From Amazon.com ~ Good travel writing is inspirational. It can inspire you to set off for unpronounceable capitals of wee, distant kingdoms, or, in the case of There's No Toilet Paper, inspire you to burn your passport and settle more securely into your comfy chair, feet up and eyes riveted to the next more-humorous-in-the-retelling-than-it-was-in-the-experiencing story. It also makes pleasant airplane fodder on your way to your own misadventure. Doug Lansky has collected a fine trove of comic (when it's not happening to you) travel moments, as told by the best in travel humor. Dave Barry writes eloquently about failing to learn any Japanese save for how to order beer (pronounced "bee-roo") and big beer (pronounced "big bee-roo"). Mary Roach points out that utilizing an Antarctic ice-sheet outhouse at the very moment that a seal chooses to use its opening as a blowhole is an inauspicious way to start the day. And Bill Bryson stumbles disconsolately about Paris, wondering "Why does everyone hate me so much?" There are 28 stories in all, by 20 writers who traverse the world and provide a great deal of amusement for those of us who aren't locked in a Dutch public bathroom without a handle or a light.
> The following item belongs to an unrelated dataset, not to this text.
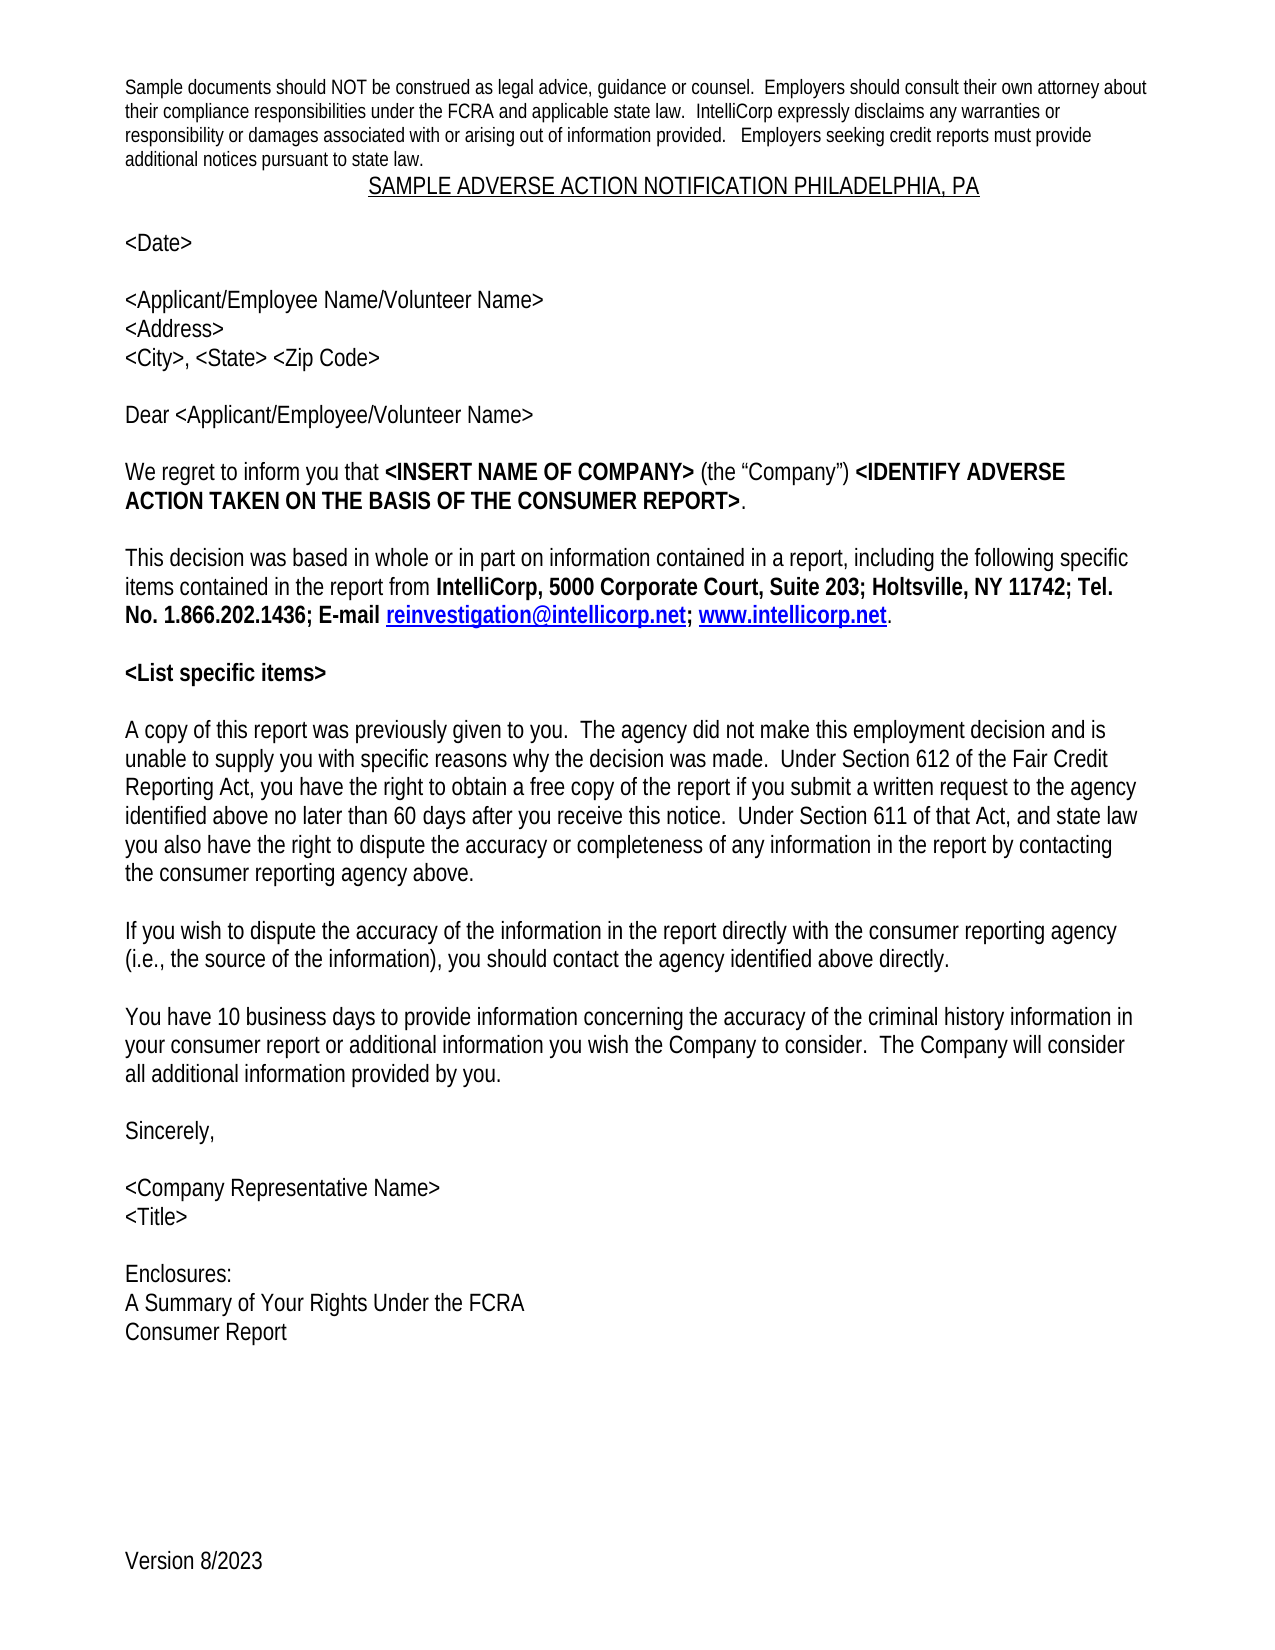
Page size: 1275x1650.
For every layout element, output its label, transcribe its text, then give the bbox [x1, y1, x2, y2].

Some of the stories are funny ... some not so much.

Saturday, 7 January 2006

Book ~ "Up the Amazon Without a Paddle" - Doug Lansky (1999)


From Amazon.com ~ This enjoyable collection of anecdotes recounts more than 60 of the author's fun-loving, hair-raising and off-the-wall excursions around the globe. His broad and balanced travel coverage takes many forms. One moment he's elegantly cruising the Caribbean on a luxury liner, the next sleeping under the stars on Mount Sinai. Any lover of adventure will enjoy accounts of blowgun hunting, 'gator wrestling, volcano hiking, and ostrich riding. Unusual experiences include test-driving a Ferrari, enduring a Chinese opera, and playing Finnish ice golf. Through Lansky's writing, one is rewarded with the pleasures of a novel, the excitement of a thriller, and the insightful information one would expect from a guidebook.

This is this second of his books that I've read (I also read Last Trout in Venice: The Far-Flung Escapades of an Accidental Adventurer) and I enjoyed it. He enbarks on many adventures and makes them sound very fun and interesting.

Saturday, 26 November 2005

Book ~ "Last Trout in Venice: The Far-Flung Escapades of an Accidental Adventurer" (2001) Doug Lansky

From Amazon.com ~ Doug Lansky ventured from the peak of Kilimanjaro to Berlin's erotic Kit Kat Club to Sweden's 100 guest-capacity Ice Hotel (rebuilt each winter just north of the Arctic Circle) to a Texas cattle auction where the auctioneers "talk more and say less than a room full of presidential candidates" and lived to write Last Trout in Venice: The Far-Flung Escapades of an Accidental Adventurer. Some of his destinations are truly strange and, evidently for good reason, truly obscure though readers will definitely get a laugh from Lansky's tenure (one day) as a bellboy in Jules' Undersea Lodge (scuba access only capacity: four guests), 20 feet underwater.

Excellent book! His stories of his adventures are very funny. Much better than the Jennifer Leo series.